TASK TO COMPLETE: Copy the entries below exactly; any picture among them should be left out.

————

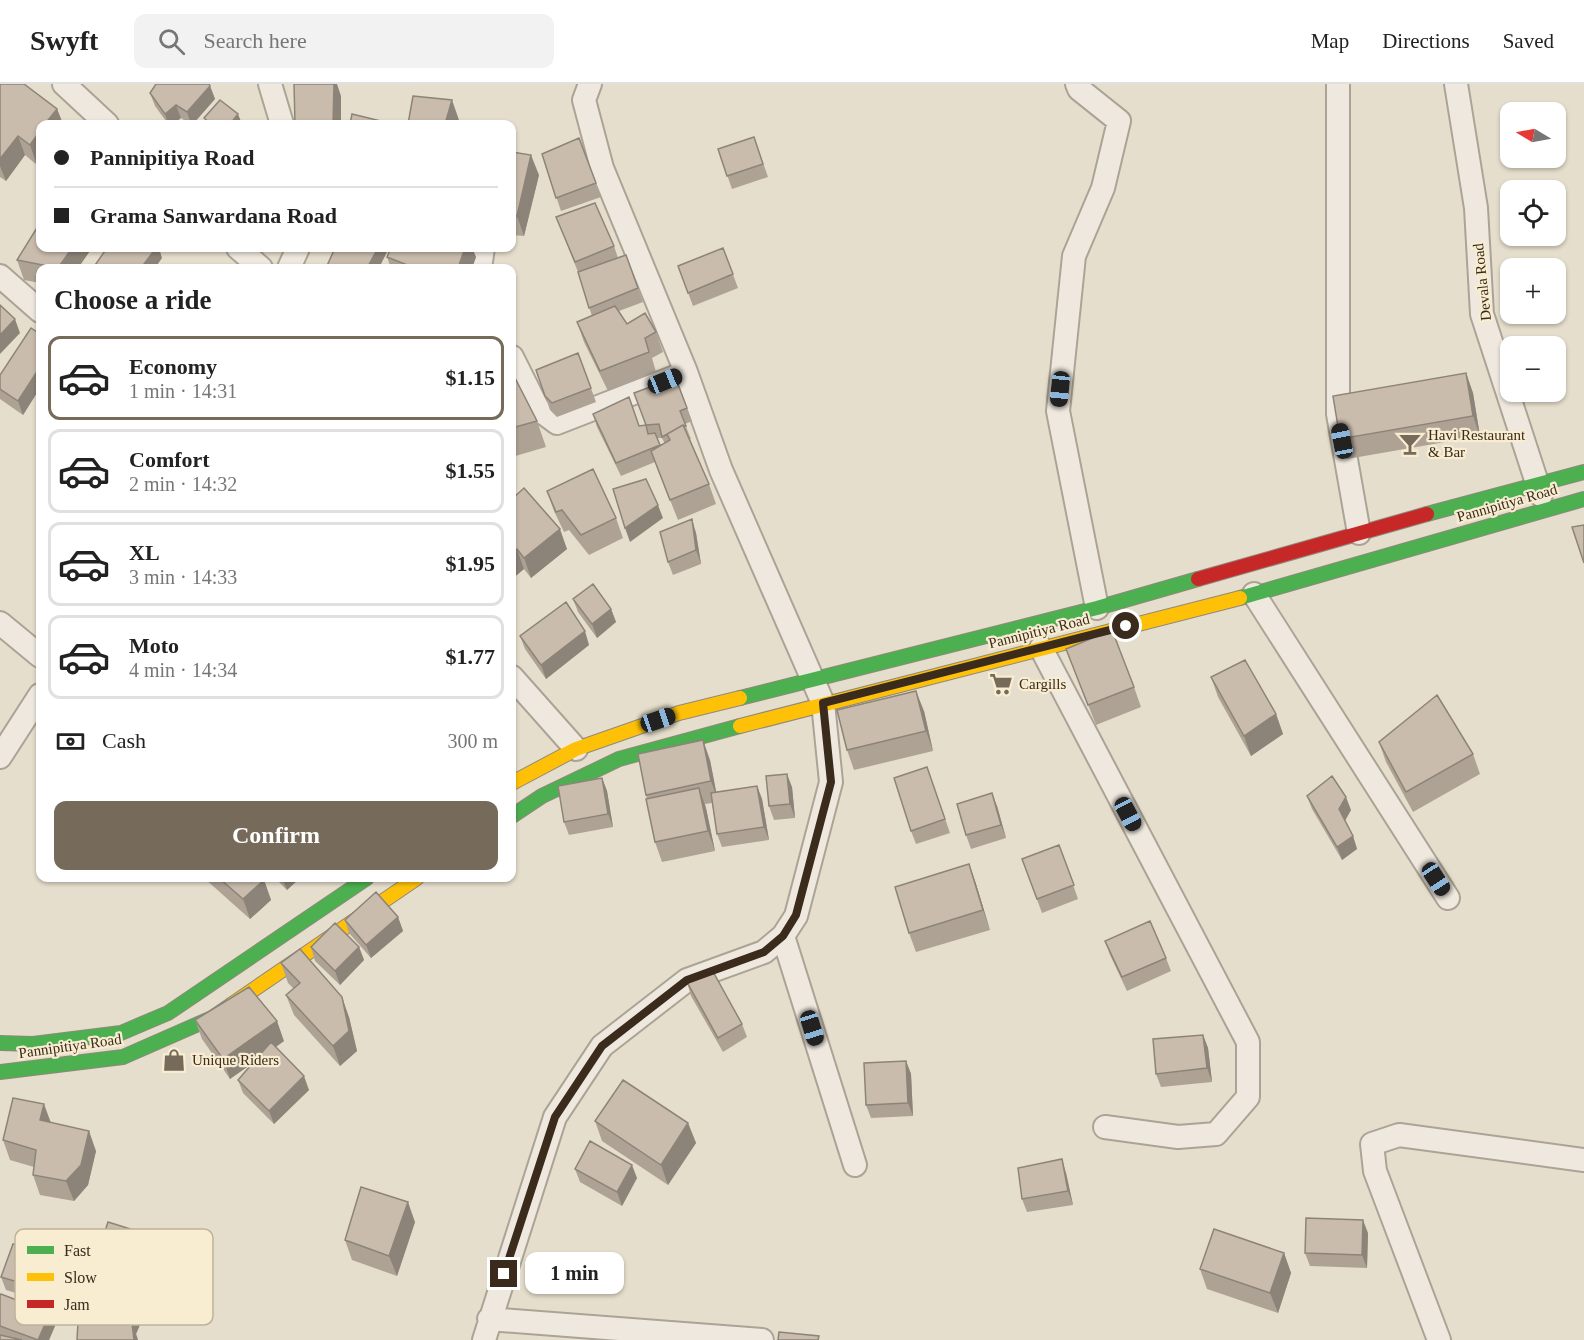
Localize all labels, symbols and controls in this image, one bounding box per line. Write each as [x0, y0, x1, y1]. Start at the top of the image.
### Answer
search box [134, 14, 554, 68]
text: Swyft [30, 25, 98, 56]
icon: search [155, 25, 188, 58]
text: Search here [203, 28, 307, 53]
text: Map [1311, 29, 1349, 53]
text: Directions [1382, 29, 1470, 53]
text: Saved [1503, 29, 1554, 53]
north arrow [1500, 102, 1566, 168]
map controls [1500, 102, 1566, 402]
text: Pannipitiya Road [90, 145, 254, 170]
button: locate [1500, 180, 1566, 246]
text: Grama Sanwardana Road [90, 203, 337, 228]
street label: Devala Road [1470, 242, 1494, 322]
button: + [1500, 258, 1566, 324]
text: Choose a ride [54, 285, 212, 315]
button: − [1500, 336, 1566, 402]
icon: car [57, 351, 111, 405]
text: Economy [129, 354, 217, 379]
text: $1.15 [446, 365, 495, 390]
car [645, 366, 685, 396]
car [1049, 370, 1071, 408]
text: 1 min · 14:31 [129, 380, 237, 402]
car [1330, 422, 1354, 460]
place label: Havi Restaurant & Bar [1428, 427, 1526, 460]
bar icon: Havi Restaurant & Bar [1397, 431, 1423, 457]
icon: car [57, 444, 111, 498]
text: Comfort [129, 447, 210, 472]
text: $1.55 [446, 458, 495, 483]
text: 2 min · 14:32 [129, 473, 237, 495]
street label: Pannipitiya Road [1455, 481, 1560, 525]
icon: car [57, 537, 111, 591]
text: XL [129, 540, 160, 565]
text: $1.95 [446, 551, 495, 576]
text: 3 min · 14:33 [129, 566, 237, 588]
street label: Pannipitiya Road [987, 611, 1092, 651]
route start [1112, 612, 1139, 639]
icon: car [57, 630, 111, 684]
text: Moto [129, 633, 179, 658]
text: $1.77 [446, 644, 495, 669]
text: 4 min · 14:34 [129, 659, 237, 681]
supermarket icon: Cargills [988, 671, 1014, 697]
place label: Cargills [1019, 676, 1066, 692]
car [638, 706, 678, 734]
icon: cash [54, 725, 87, 758]
text: Cash [102, 728, 146, 753]
text: 300 m [447, 730, 498, 752]
car [1112, 794, 1144, 834]
button: Confirm [54, 801, 498, 870]
car [1419, 859, 1453, 899]
car [798, 1008, 826, 1048]
street label: Pannipitiya Road [18, 1031, 123, 1061]
shop icon: Unique Riders [161, 1047, 187, 1073]
place label: Unique Riders [192, 1052, 279, 1068]
legend [15, 1229, 213, 1325]
text: Fast [64, 1242, 91, 1259]
callout: 1 min [525, 1253, 624, 1295]
route end [490, 1260, 517, 1287]
text: 1 min [550, 1262, 599, 1284]
text: Slow [64, 1269, 97, 1286]
text: Jam [64, 1296, 90, 1313]

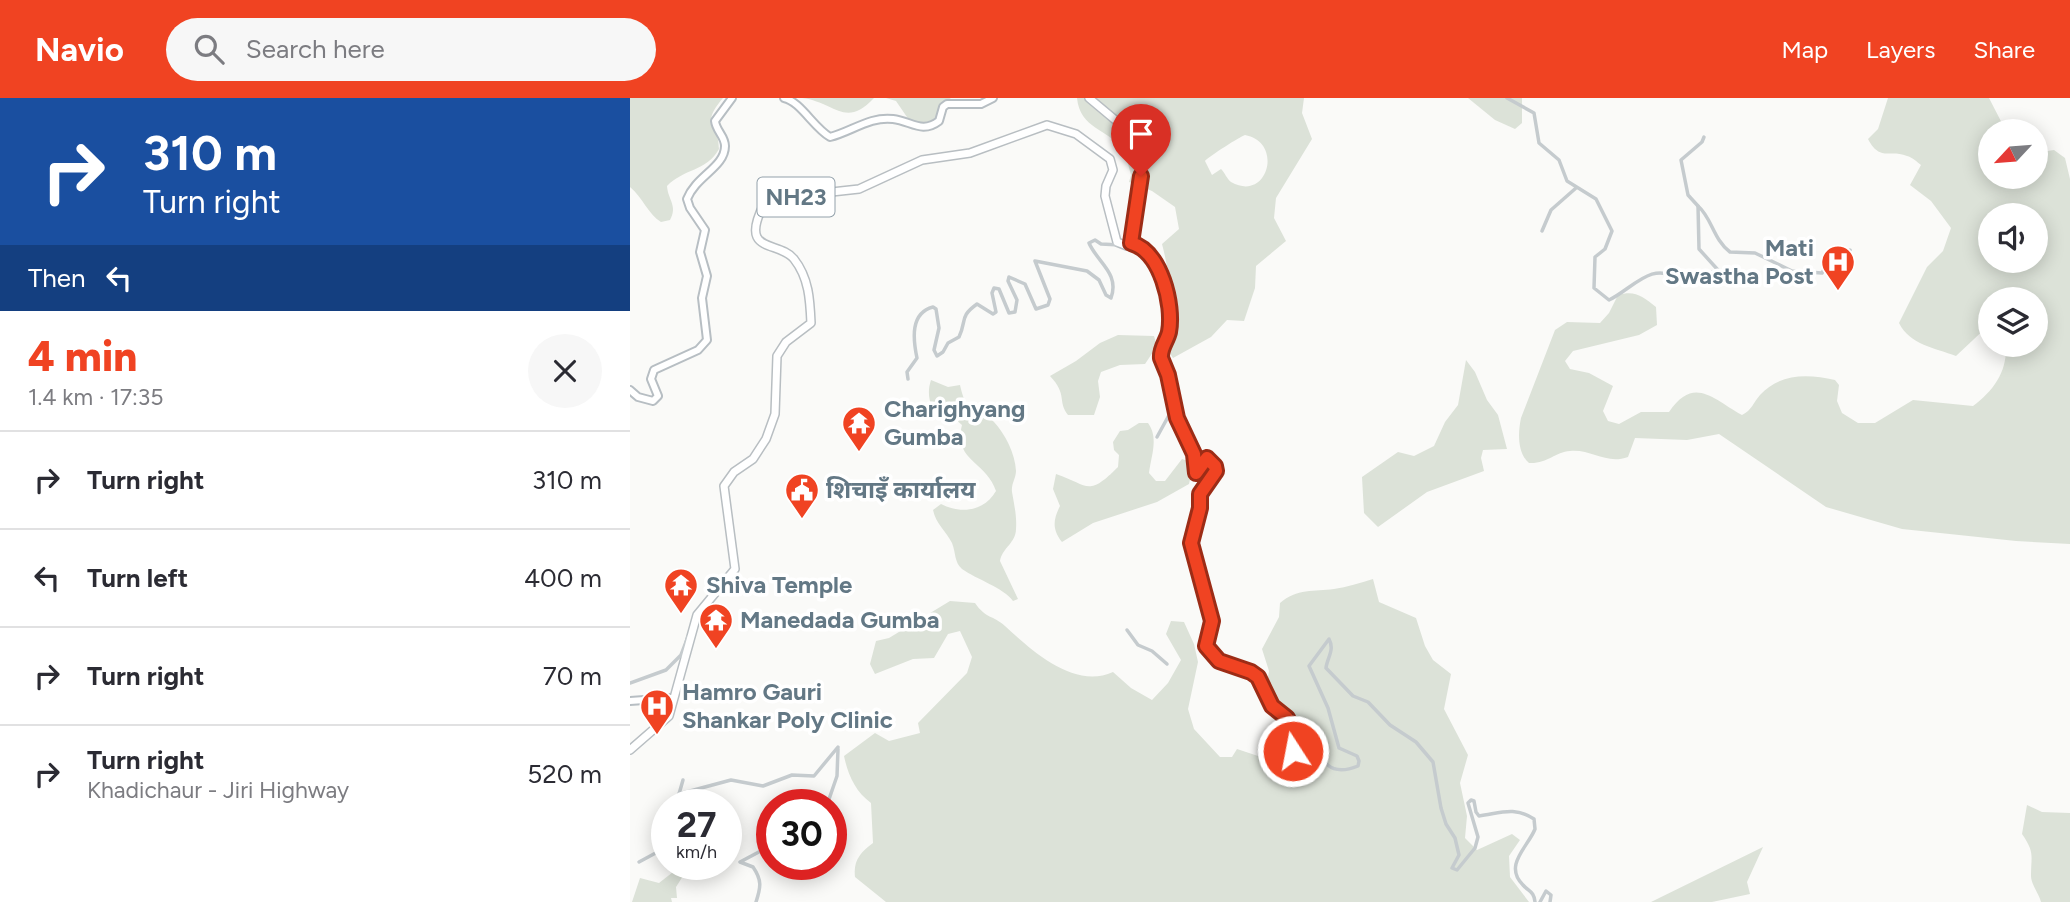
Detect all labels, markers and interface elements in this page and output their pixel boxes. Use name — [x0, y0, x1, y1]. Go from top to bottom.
search box — [166, 18, 656, 81]
text: Navio — [35, 30, 124, 69]
icon: search — [190, 30, 228, 68]
text: Search here — [246, 33, 385, 65]
text: Map — [1781, 35, 1828, 64]
text: Layers — [1866, 35, 1935, 64]
text: Share — [1973, 35, 2035, 64]
pin — [1111, 104, 1171, 176]
icon: arrive — [1122, 115, 1160, 153]
north arrow — [1978, 119, 2048, 189]
map controls — [1978, 119, 2048, 357]
text: 310 m — [143, 123, 277, 182]
icon: right — [28, 126, 119, 217]
road number: NH23 — [758, 178, 834, 216]
text: Turn right — [143, 183, 281, 221]
button: sound — [1978, 203, 2048, 273]
place label: Mati Swastha Post — [1665, 233, 1814, 290]
hospital icon: Mati Swastha Post — [1819, 243, 1857, 292]
icon: left — [100, 259, 138, 297]
text: Then — [28, 262, 86, 294]
button: layers — [1978, 287, 2048, 357]
text: 4 min — [28, 331, 137, 382]
button: close — [528, 334, 602, 408]
text: 1.4 km · 17:35 — [28, 383, 164, 411]
place label: Charighyang Gumba — [884, 394, 1025, 451]
temple icon: Charighyang Gumba — [840, 404, 878, 453]
icon: right — [28, 461, 66, 499]
text: Turn right — [87, 464, 204, 496]
text: 310 m — [532, 464, 602, 496]
public building icon: शिचाइँ कार्यालय — [783, 471, 821, 520]
place label: शिचाइँ कार्यालय — [826, 475, 976, 504]
icon: left — [28, 559, 66, 597]
text: Turn left — [87, 562, 188, 594]
text: 400 m — [524, 562, 602, 594]
temple icon: Shiva Temple — [662, 566, 700, 615]
place label: Shiva Temple — [706, 570, 852, 599]
temple icon: Manedada Gumba — [697, 601, 735, 650]
place label: Manedada Gumba — [740, 605, 940, 634]
icon: right — [28, 657, 66, 695]
text: Turn right — [87, 660, 204, 692]
text: 70 m — [543, 660, 602, 692]
place label: Hamro Gauri Shankar Poly Clinic — [682, 677, 893, 734]
hospital icon: Hamro Gauri Shankar Poly Clinic — [638, 687, 676, 736]
position arrow — [1256, 714, 1330, 788]
text: Turn right — [87, 744, 204, 776]
icon: right — [28, 755, 66, 793]
text: 520 m — [527, 758, 602, 790]
text: Khadichaur - Jiri Highway — [87, 776, 349, 804]
speed limit sign: 30 — [756, 789, 847, 880]
text: 27 — [677, 804, 716, 846]
text: km/h — [676, 841, 717, 863]

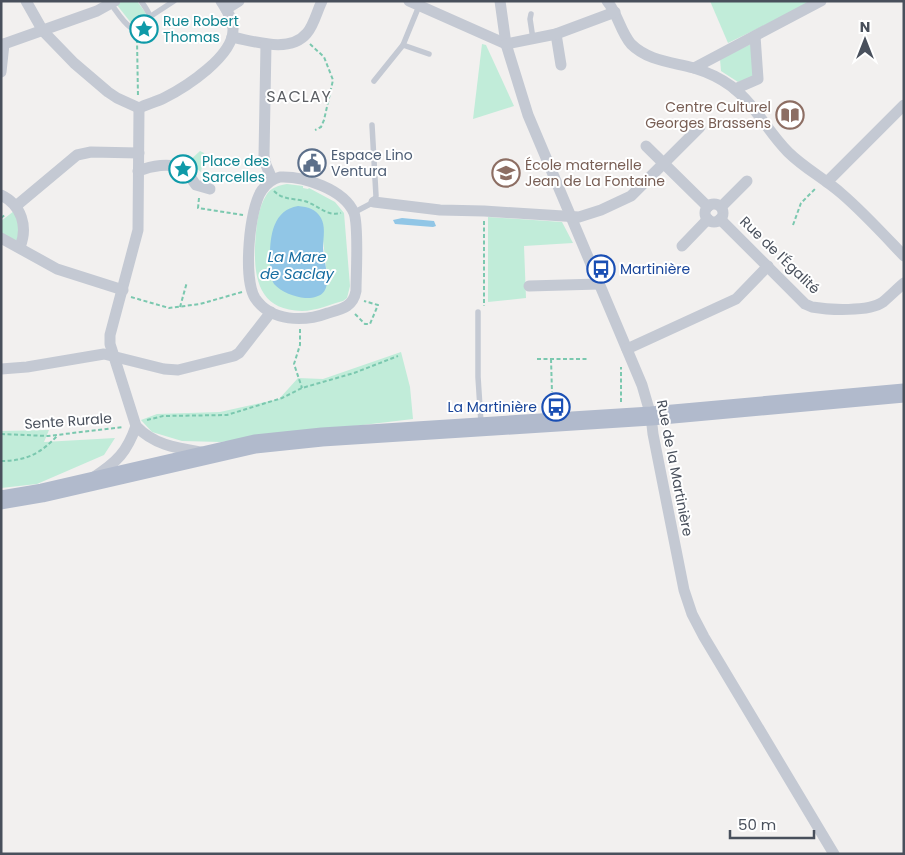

————

TASK OUTPUT:
Localize all labels, symbols and controls in this image, one bounding box per line. Write each as [x0, y0, x1, y1]. Start at the top of the image.
### Answer
search box [134, 14, 554, 68]
text: Swyft [30, 25, 98, 56]
icon: search [155, 25, 188, 58]
text: Search here [203, 28, 307, 53]
text: Map [1311, 29, 1349, 53]
text: Directions [1382, 29, 1470, 53]
text: Saved [1503, 29, 1554, 53]
north arrow [1500, 102, 1566, 168]
map controls [1500, 102, 1566, 402]
text: Pannipitiya Road [90, 145, 254, 170]
button: locate [1500, 180, 1566, 246]
text: Grama Sanwardana Road [90, 203, 337, 228]
street label: Devala Road [1470, 242, 1494, 322]
button: + [1500, 258, 1566, 324]
text: Choose a ride [54, 285, 212, 315]
button: − [1500, 336, 1566, 402]
icon: car [57, 351, 111, 405]
text: Economy [129, 354, 217, 379]
text: $1.15 [446, 365, 495, 390]
car [645, 366, 685, 396]
car [1049, 370, 1071, 408]
text: 1 min · 14:31 [129, 380, 237, 402]
car [1330, 422, 1354, 460]
place label: Havi Restaurant & Bar [1428, 427, 1526, 460]
bar icon: Havi Restaurant & Bar [1397, 431, 1423, 457]
icon: car [57, 444, 111, 498]
text: Comfort [129, 447, 210, 472]
text: $1.55 [446, 458, 495, 483]
text: 2 min · 14:32 [129, 473, 237, 495]
street label: Pannipitiya Road [1455, 481, 1560, 525]
icon: car [57, 537, 111, 591]
text: XL [129, 540, 160, 565]
text: $1.95 [446, 551, 495, 576]
text: 3 min · 14:33 [129, 566, 237, 588]
street label: Pannipitiya Road [987, 611, 1092, 651]
route start [1112, 612, 1139, 639]
icon: car [57, 630, 111, 684]
text: Moto [129, 633, 179, 658]
text: $1.77 [446, 644, 495, 669]
text: 4 min · 14:34 [129, 659, 237, 681]
supermarket icon: Cargills [988, 671, 1014, 697]
place label: Cargills [1019, 676, 1066, 692]
car [638, 706, 678, 734]
icon: cash [54, 725, 87, 758]
text: Cash [102, 728, 146, 753]
text: 300 m [447, 730, 498, 752]
car [1112, 794, 1144, 834]
button: Confirm [54, 801, 498, 870]
car [1419, 859, 1453, 899]
car [798, 1008, 826, 1048]
street label: Pannipitiya Road [18, 1031, 123, 1061]
shop icon: Unique Riders [161, 1047, 187, 1073]
place label: Unique Riders [192, 1052, 279, 1068]
legend [15, 1229, 213, 1325]
text: Fast [64, 1242, 91, 1259]
callout: 1 min [525, 1253, 624, 1295]
route end [490, 1260, 517, 1287]
text: 1 min [550, 1262, 599, 1284]
text: Slow [64, 1269, 97, 1286]
text: Jam [64, 1296, 90, 1313]

Detect all labels, markers and interface elements in this page and output their pixel boxes. Use name — [x0, y0, x1, y1]. Go from top to bottom.
search box — [166, 18, 656, 81]
text: Navio — [35, 30, 124, 69]
icon: search — [190, 30, 228, 68]
text: Search here — [246, 33, 385, 65]
text: Map — [1781, 35, 1828, 64]
text: Layers — [1866, 35, 1935, 64]
text: Share — [1973, 35, 2035, 64]
pin — [1111, 104, 1171, 176]
icon: arrive — [1122, 115, 1160, 153]
north arrow — [1978, 119, 2048, 189]
map controls — [1978, 119, 2048, 357]
text: 310 m — [143, 123, 277, 182]
icon: right — [28, 126, 119, 217]
road number: NH23 — [758, 178, 834, 216]
text: Turn right — [143, 183, 281, 221]
button: sound — [1978, 203, 2048, 273]
place label: Mati Swastha Post — [1665, 233, 1814, 290]
hospital icon: Mati Swastha Post — [1819, 243, 1857, 292]
icon: left — [100, 259, 138, 297]
text: Then — [28, 262, 86, 294]
button: layers — [1978, 287, 2048, 357]
text: 4 min — [28, 331, 137, 382]
button: close — [528, 334, 602, 408]
text: 1.4 km · 17:35 — [28, 383, 164, 411]
place label: Charighyang Gumba — [884, 394, 1025, 451]
temple icon: Charighyang Gumba — [840, 404, 878, 453]
icon: right — [28, 461, 66, 499]
text: Turn right — [87, 464, 204, 496]
text: 310 m — [532, 464, 602, 496]
public building icon: शिचाइँ कार्यालय — [783, 471, 821, 520]
place label: शिचाइँ कार्यालय — [826, 475, 976, 504]
icon: left — [28, 559, 66, 597]
text: Turn left — [87, 562, 188, 594]
text: 400 m — [524, 562, 602, 594]
temple icon: Shiva Temple — [662, 566, 700, 615]
place label: Shiva Temple — [706, 570, 852, 599]
temple icon: Manedada Gumba — [697, 601, 735, 650]
place label: Manedada Gumba — [740, 605, 940, 634]
icon: right — [28, 657, 66, 695]
text: Turn right — [87, 660, 204, 692]
text: 70 m — [543, 660, 602, 692]
place label: Hamro Gauri Shankar Poly Clinic — [682, 677, 893, 734]
hospital icon: Hamro Gauri Shankar Poly Clinic — [638, 687, 676, 736]
position arrow — [1256, 714, 1330, 788]
text: Turn right — [87, 744, 204, 776]
icon: right — [28, 755, 66, 793]
text: 520 m — [527, 758, 602, 790]
text: Khadichaur - Jiri Highway — [87, 776, 349, 804]
speed limit sign: 30 — [756, 789, 847, 880]
text: 27 — [677, 804, 716, 846]
text: km/h — [676, 841, 717, 863]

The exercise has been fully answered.